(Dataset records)
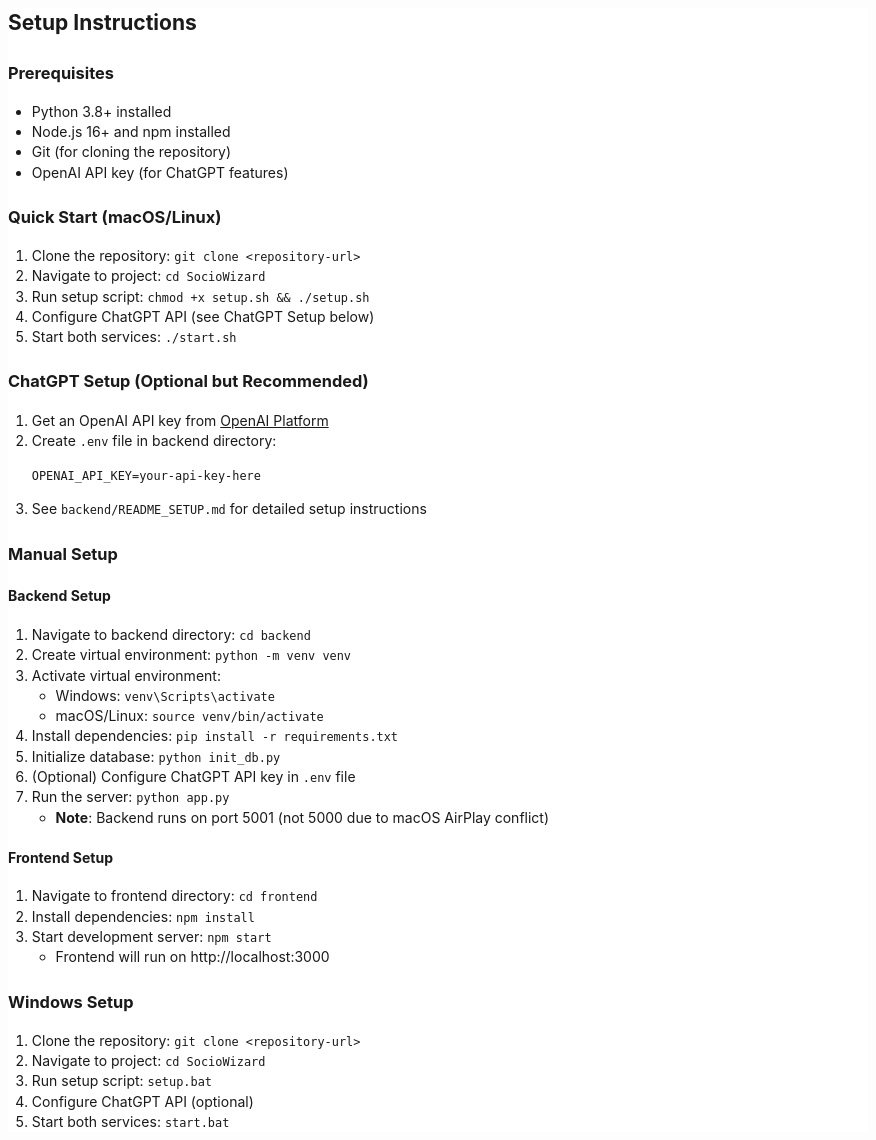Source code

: ## Setup Instructions

### Prerequisites
- Python 3.8+ installed
- Node.js 16+ and npm installed
- Git (for cloning the repository)
- OpenAI API key (for ChatGPT features)

### Quick Start (macOS/Linux)
1. Clone the repository: `git clone <repository-url>`
2. Navigate to project: `cd SocioWizard`
3. Run setup script: `chmod +x setup.sh && ./setup.sh`
4. Configure ChatGPT API (see ChatGPT Setup below)
5. Start both services: `./start.sh`

### ChatGPT Setup (Optional but Recommended)
1. Get an OpenAI API key from [OpenAI Platform](https://platform.openai.com/)
2. Create `.env` file in backend directory:
   ```env
   OPENAI_API_KEY=your-api-key-here
   ```
3. See `backend/README_SETUP.md` for detailed setup instructions

### Manual Setup

#### Backend Setup
1. Navigate to backend directory: `cd backend`
2. Create virtual environment: `python -m venv venv`
3. Activate virtual environment:
   - Windows: `venv\Scripts\activate`
   - macOS/Linux: `source venv/bin/activate`
4. Install dependencies: `pip install -r requirements.txt`
5. Initialize database: `python init_db.py`
6. (Optional) Configure ChatGPT API key in `.env` file
7. Run the server: `python app.py`
   - **Note**: Backend runs on port 5001 (not 5000 due to macOS AirPlay conflict)

#### Frontend Setup
1. Navigate to frontend directory: `cd frontend`
2. Install dependencies: `npm install`
3. Start development server: `npm start`
   - Frontend will run on http://localhost:3000

### Windows Setup
1. Clone the repository: `git clone <repository-url>`
2. Navigate to project: `cd SocioWizard`
3. Run setup script: `setup.bat`
4. Configure ChatGPT API (optional)
5. Start both services: `start.bat`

_What to produce:_ Pictures excluded, set down all the entries exactly.

_Result of the task:_
Source code

: ## Setup Instructions

### Prerequisites
- Python 3.8+ installed
- Node.js 16+ and npm installed
- Git (for cloning the repository)
- OpenAI API key (for ChatGPT features)

### Quick Start (macOS/Linux)
1. Clone the repository: `git clone <repository-url>`
2. Navigate to project: `cd SocioWizard`
3. Run setup script: `chmod +x setup.sh && ./setup.sh`
4. Configure ChatGPT API (see ChatGPT Setup below)
5. Start both services: `./start.sh`

### ChatGPT Setup (Optional but Recommended)
1. Get an OpenAI API key from [OpenAI Platform](https://platform.openai.com/)
2. Create `.env` file in backend directory:
   ```env
   OPENAI_API_KEY=your-api-key-here
   ```
3. See `backend/README_SETUP.md` for detailed setup instructions

### Manual Setup

#### Backend Setup
1. Navigate to backend directory: `cd backend`
2. Create virtual environment: `python -m venv venv`
3. Activate virtual environment:
   - Windows: `venv\Scripts\activate`
   - macOS/Linux: `source venv/bin/activate`
4. Install dependencies: `pip install -r requirements.txt`
5. Initialize database: `python init_db.py`
6. (Optional) Configure ChatGPT API key in `.env` file
7. Run the server: `python app.py`
   - **Note**: Backend runs on port 5001 (not 5000 due to macOS AirPlay conflict)

#### Frontend Setup
1. Navigate to frontend directory: `cd frontend`
2. Install dependencies: `npm install`
3. Start development server: `npm start`
   - Frontend will run on http://localhost:3000

### Windows Setup
1. Clone the repository: `git clone <repository-url>`
2. Navigate to project: `cd SocioWizard`
3. Run setup script: `setup.bat`
4. Configure ChatGPT API (optional)
5. Start both services: `start.bat`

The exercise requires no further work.